Her work has appeared in a variety of other exhibitions, such as Avant-Garden at the Torpedo Art Factory, three years in a row at the Yellowstone Art Museum, and at the Museum of Arts and Culture as well as other museums. Her paintings can be found in private and corporate collections worldwide.
She has published two books in six languages about acrylic painting. Lexi Sundell’s work has appeared in numerous newspaper and magazine articles as well as television shows. A limited edition fine art book hand bound in leather titled Lexi Sundell: Paintings and Poetry showcases her paintings. She sometimes teaches workshops, from beginners to professional artists switching from oil to acrylic.
Her Painting Story
Mostly known for my paintings of flowers, my life took a sharp left turn in 2012. I was within one hour of finishing a large amaryllis painting when I quit for the day.
That night I dreamed of a large, shiny, black panther in my kitchen. All I knew was that he was dangerous and I had to take care of him.
He told me his name and I immediately forgot it. The panther was infuriated when I asked his name again, alarming me further.

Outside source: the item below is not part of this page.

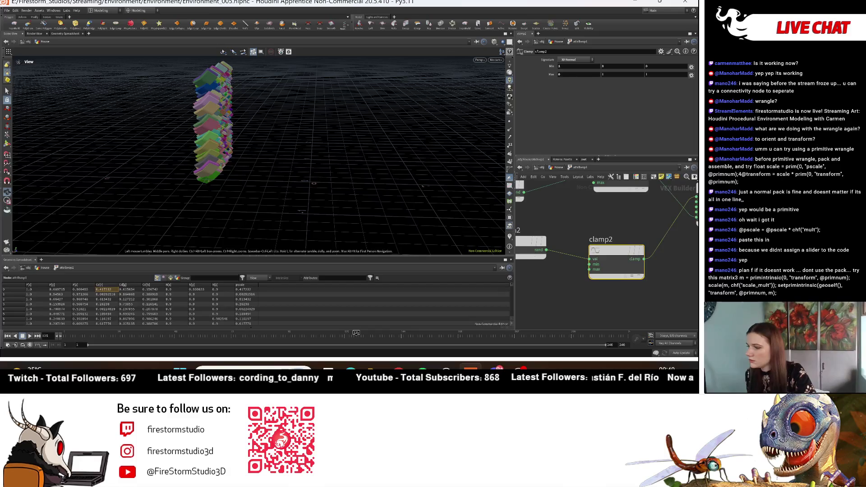
pyautogui.press('Return')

I opened the fridge door and he went after the food. I told him he had to get out of there and, considerably to my surprise, he did. “At least he is well-behaved,” I thought to myself.
I told everyone not to open the door downstairs as I did not want him to eat Bridger, our elderly cat. Then I woke.
I understood the dream instantly, although it took two weeks to be able to explain it to anyone else. I picked up an old painting I had planned to remove the canvas so I could stretch a new canvas on it.
I took it to my easel, set aside the amaryllis, and scraped all the paint off my palette onto the old painting. That was not enough to cover it. I went through my jars of paint, “Oh, this one is getting old and needs to be used,” and slathered them onto the mess.
My artist husband came home for lunch, took one look, and asked, “WHAT HAPPENED?”
Unperturbed I continued with my project until I had the values working the way I wanted, and then covered it with semi-transparent paint that pulled the shrieking hues into harmony.
I spent the next two years painting like a madwoman, developing the style I now use with alternating layers of gel and paint.
As for the dream, I assure you that if you met all your own unrealized potential in your kitchen like I did, it would scare the daylights out of you too.
The main message was to stop twiddling around and focus on my deepest purpose. So I do.
I never did finish that amaryllis either.